Une SNC qui procède à des déclarations d’IS au cours de plusieurs exercices successifs peut-elle invoquer un défaut d’option valable pour finalement relever de l’IR ? Le Conseil d’Etat se prononce.
La décision
En 2006, Monsieur A et son épouse créent la SNC « La Parfumerie des Faubourgs », laquelle souscrit des déclarations d’impôt sur les sociétés. Au bout de quelques années, l’administration notifie un redressement pour suppléments d’IS et un redressement d’IR de Monsieur et Madame A sur le fondement des revenus réputés distribués.
Les contribuables contestent, remettant notamment en cause la méthode de reconstitution de sa comptabilité retenue par l’administration. Les juges du fond leur donnent partiellement raison (TA BESANCON, 10 mars 2020, n° 1701676).
Durant la procédure suivie en appel, par une mesure d’instruction, la cour administrative d’appel de NANCY demande à l’administration fiscale les justificatifs de l’assujettissement à l’IS de la société. Puis elle indique aux parties qu’elle est susceptible de relever d’office le moyen d’ordre public de l’absence d’option régulière pour l’IS.
La Cour administrative d’appel – CAA NANCY, 9 décembre 2021, n° 20NC02437 et 20NC02438 – conclut sur ce point au défaut d’option valable pour l’IS et par conséquent à l’imposition des bénéfices de la SNC à l’IR entre les mains de ses associés.

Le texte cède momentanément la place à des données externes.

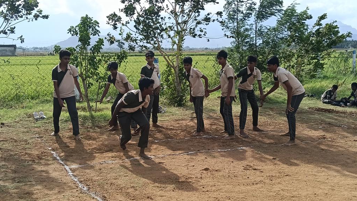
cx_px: 178
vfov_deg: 26.5
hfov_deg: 45.5
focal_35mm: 45
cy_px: 106
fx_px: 426
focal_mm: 3.98
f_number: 1.8
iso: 64
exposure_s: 1/535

Sur pourvoi de l’administration, le Conseil d’Etat – CE 9ème chambre, 27/01/2023, 461268, Inédit au recueil Lebon – se prononce :
« … En estimant que, par les éléments qu’elle avait produits, l’administration fiscale ne justifiait pas de l’existence d’une option valable de la société Parfumerie des Faubourgs à l’impôt sur les sociétés alors même que cette société et M. et Mme A… se bornaient à contester la valeur probante de ces éléments au regard des dispositions mentionnées au point 3 ci-dessus, sans alléguer que la société n’avait jamais exercé une telle option ni que c’était à tort qu’elle s’était acquittée de ses obligations au titre de cet impôt depuis au moins l’exercice clos en 2011 jusqu’à sa transformation en société anonyme à responsabilité limitée, la cour administrative d’appel de Nancy a dénaturé les pièces du dossier. »
Décryptage
Les sociétés de personnes relèvent par nature de l’impôt sur le revenu – art. 8 à 8 ter du CGI.
L’option pour l’IS est possible et rétroagit au 1er jour de l’exercice à condition d’être notifiée avant la fin du troisième mois de l’exercice au titre duquel l’entreprise souhaite être soumise pour la première fois à l’impôt sur les sociétés – art 239 CGI.
Pour exercer valablement son option à l’IS, la société doit :
– soit notifier son option au service des impôts du lieu du principal établissement. Cette notification doit indiquer la désignation de la société et l’adresse du siège social, les nom, prénoms et adresse de chacun des associés, membres ou participants, ainsi que la répartition du capital social ou des droits entre ces derniers. Elle est signée dans les conditions prévues par les statuts ou, à défaut, par tous les associés, membres ou participants – art 350 F Annexe 3 du CGI.
– soit cocher la case prévue à cet effet sur le formulaire remis au centre de formalités des entreprises ou au greffe du tribunal de commerce dont elles dépendent à l’occasion de la déclaration de leur création ou de leur modification, manifestant ainsi sans ambiguïté l’exercice de son option.
En l’espèce, la société déclarait l’IS et était enregistrée comme telle informatiquement par l’administration. Toutefois, il n’était pas justifié ni d’une option par notification expresse ni d’une option sur l’imprimé M0.
Le Conseil d’Etat rappelle ces modalités pour un exercice valable de l’option à l’IS.
Toutefois, il annule l’arrêt d’appel mais pour des raisons de procédure : le juge ne pouvait pas relever d’office le moyen d’ordre public tiré de ce que la société ne pouvait être soumise à l’IS à défaut d’une option régulière, dès lors que le non-assujettissement ne ressortait pas manifestement des pièces du dossier et n’avait pas été invoqué par le redevable.
En d’autres termes, une société des articles 8 à 8ter du CGI assujettie de fait à l’IS alors qu’il n’est pas prouvé qu’elle a opté, doit être considérée comme relevant en réalité de l’IR.